Num primeiro olhar, poderemos ser levados a questionar-nos em quê a alfarroba se cruza com Cultura.
A paisagem cultural cruza Natureza com Cultura, uma intervenção do Homem que modifica o território de forma a que produza meios de subsistência para a sua sobrevivência. Em cada região, encontramos uma paisagem que lhe é tradicional, respondendo às condições climatéricas, aos solos e às formas de vida humana que se ajustam ao espaço que ocupam.
O Homem não aceita o espaço natural, mas modifica-o, para que, em simbiose, ambos possam ter uma relação de sobrevivência e coexistência.
Se este paradigma se ajusta à vida fora das grandes cidades, o certo é que o espaço natural vai ficando cada vez mais ocupado pela civilização.
No Algarve, deparamo-nos, assim, com uma alteração da paisagem tradicional, em que o pomar de sequeiro, tão tipicamente algarvio, se substitui por ocupação humana intensiva, com o crescimento das cidades e lugares, mas também com a ocupação de novas culturas que o espaço e os locais não reconhecem.
Pensar na Alfarroba, como uma identidade cultural da região, leva-nos a diversos olhares.

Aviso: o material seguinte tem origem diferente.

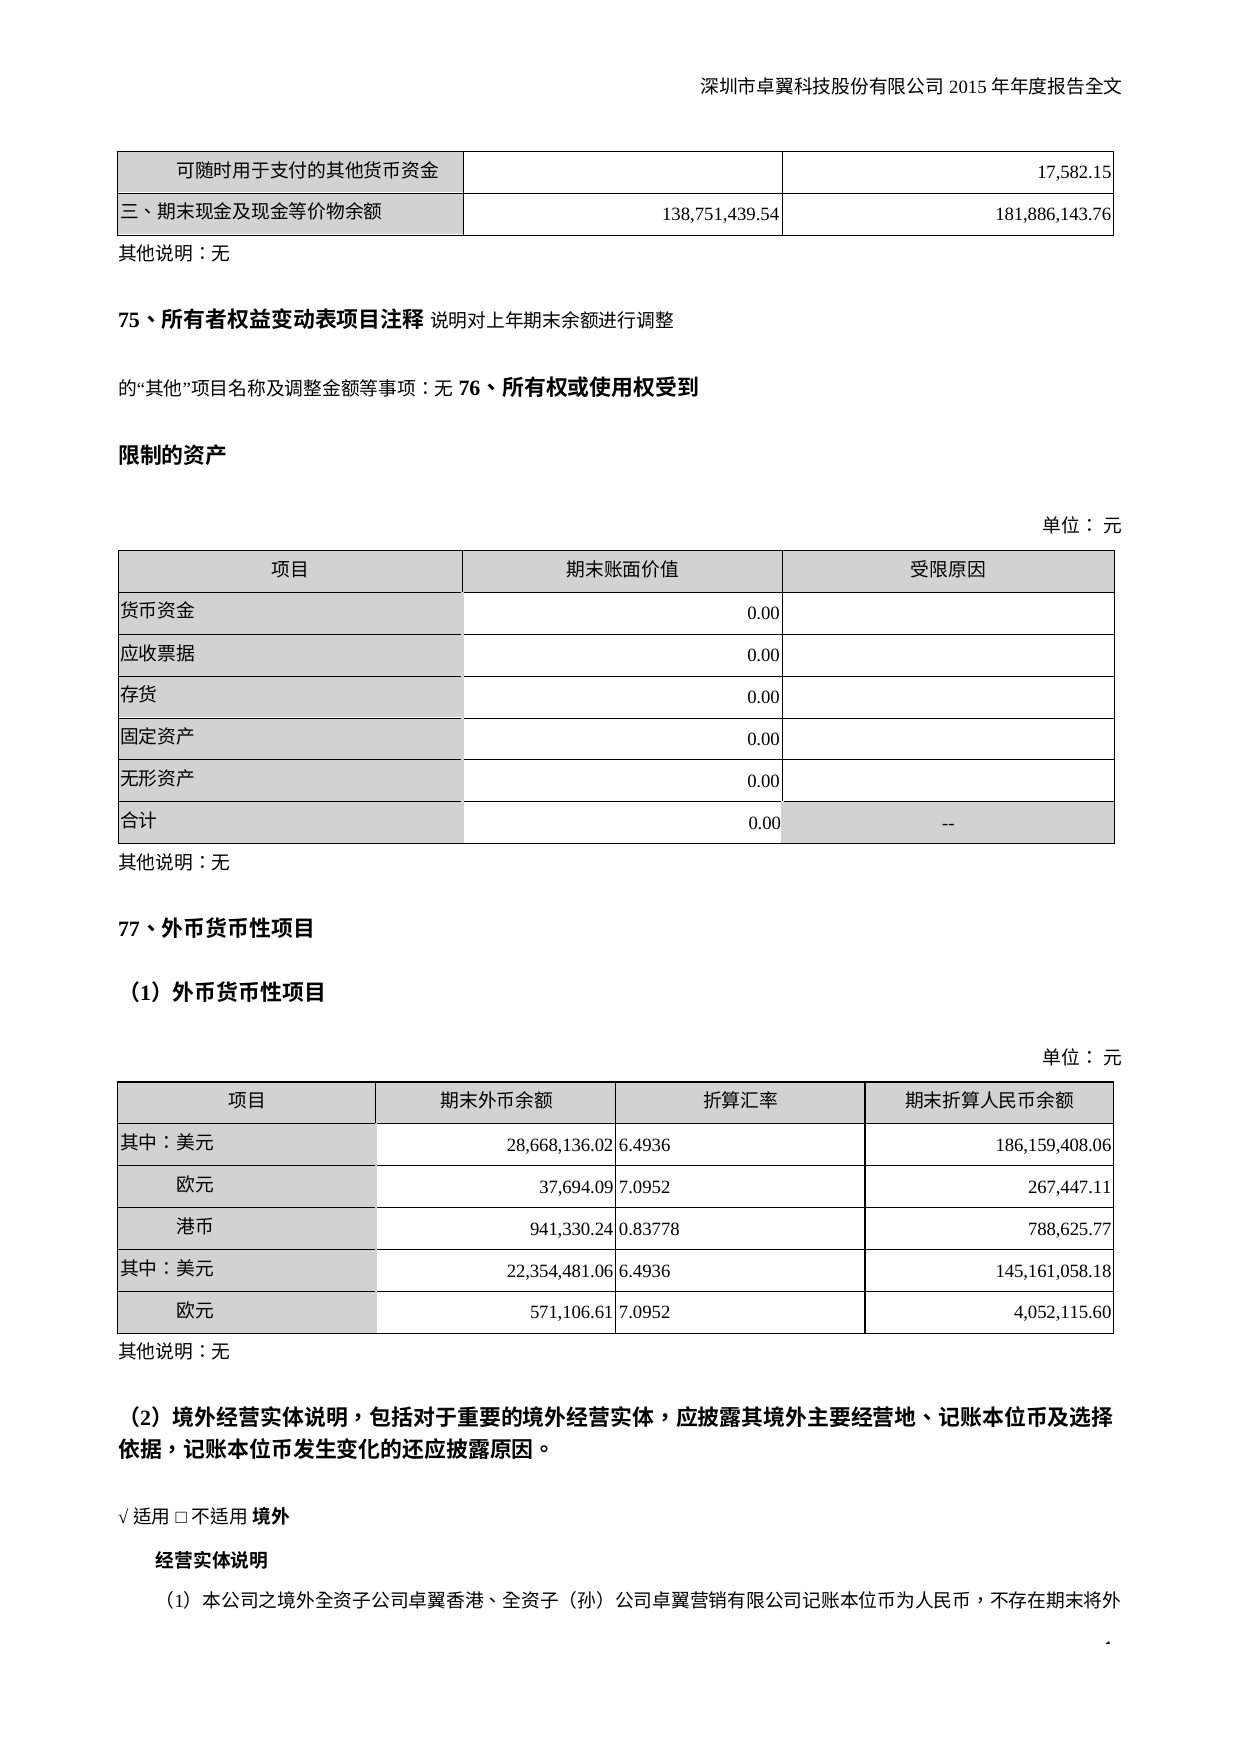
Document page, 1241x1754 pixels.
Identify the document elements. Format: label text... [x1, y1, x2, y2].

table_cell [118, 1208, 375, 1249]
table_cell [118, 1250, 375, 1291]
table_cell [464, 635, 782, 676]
text 单位： 元 [102, 513, 1122, 538]
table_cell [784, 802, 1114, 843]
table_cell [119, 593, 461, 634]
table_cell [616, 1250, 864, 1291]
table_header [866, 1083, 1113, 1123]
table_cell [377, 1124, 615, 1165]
text （1）本公司之境外全资子公司卓翼香港、全资子（孙）公司卓翼营销有限公司记账本位币为人民币，不存在期末将外 [156, 1592, 1138, 1612]
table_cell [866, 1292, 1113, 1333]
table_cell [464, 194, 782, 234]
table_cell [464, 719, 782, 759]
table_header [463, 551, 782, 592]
subtitle （1）外币货币性项目 [118, 977, 1122, 1007]
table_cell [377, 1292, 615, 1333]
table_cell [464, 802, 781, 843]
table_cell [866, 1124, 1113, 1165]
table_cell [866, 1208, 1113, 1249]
text 其他说明：无 [118, 1339, 1122, 1364]
text √ 适用 □ 不适用 境外经营实体说明 [118, 1503, 308, 1573]
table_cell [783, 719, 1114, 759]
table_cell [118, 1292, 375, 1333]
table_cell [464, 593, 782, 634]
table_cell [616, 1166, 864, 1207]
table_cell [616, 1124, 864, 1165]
text 其他说明：无 [118, 849, 1122, 875]
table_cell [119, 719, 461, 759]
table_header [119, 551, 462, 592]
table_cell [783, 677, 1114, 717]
text 其他说明：无 [118, 241, 1122, 266]
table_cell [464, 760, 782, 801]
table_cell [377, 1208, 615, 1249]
subtitle 77、外币货币性项目 [118, 913, 1122, 942]
text 75、所有者权益变动表项目注释 说明对上年期末余额进行调整的“其他”项目名称及调整金额等事项：无 76、所有权或使用权受到限制的资产 [118, 304, 699, 470]
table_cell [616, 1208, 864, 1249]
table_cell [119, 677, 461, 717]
subtitle （2）境外经营实体说明，包括对于重要的境外经营实体，应披露其境外主要经营地、记账本位币及选择 依据，记账本位币发生变化的还应披露原因。 [118, 1402, 1122, 1464]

– um olhar enquanto aliada nas alterações climáticas: uma árvore que sobrevive com poucos recursos hídricos, adaptando-se naturalmente ao terreno que ocupa e com capacidade para captar e processar o dióxido de carbono da atmosfera;
– um olhar afetivo de memórias familiares, no espaço de família e na tradição de reunião para a apanha do seu fruto;
– um olhar de subsistência, por ser ainda para muitos uma ajuda na economia familiar a que associamos, ainda, um olhar económico mais industrial, pois permite também desenvolver a economia da região como matéria-prima de uma indústria local, única a nível nacional, em que a alfarroba e os seus derivados têm um papel importante na exportação de produtos regionais, levando-a aos quatro cantos do Mundo;
– um olhar gastronómico, pois a alfarroba deixou de ser um produto destinado exclusivamente à alimentação animal para fazer parte dos produtos utilizados na alimentação humana, integrando a doçaria regional, num espaço que se relaciona com a Dieta Mediterrânica;
– um olhar para as suas características intrínsecas, por exemplo, enquanto aglutinante utilizado nos gelados que tão bem nos sabem no calor do verão da região;
– um olhar mais científico, com a investigação à volta da múltipla aplicação dos seus produtos e subprodutos, que nos chegam de outras paragens;
– um olhar que nos transporta para a visão de que o natural e tradicional se transformam num produto turístico muito procurado, uma identidade única que nos distingue de outros lugares e que traz até nós muitos que querem ter a experiência Algarve, para além do Sol e Mar;
– Por fim, um olhar artístico, registado pelas imagens que muitos partilham nas redes sociais e que a exposição de fotografia de Luísa Melão «Alfarroba – memória(s) de uma vida» (a visitar no Museu Regional do Algarve, de 31 de janeiro a 11 de abril) – uma parceria da DRCAlg com o Museu Municipal de Faro – pretende valorizar, registando um espaço industrial (desaparecido) que depende deste produto.
Atenta ao mérito de se fazerem registos deste património imaterial, materializado de tantas formas, a DRCAlg promove a sua salvaguarda, estudo e valorização incentivando a sua divulgação.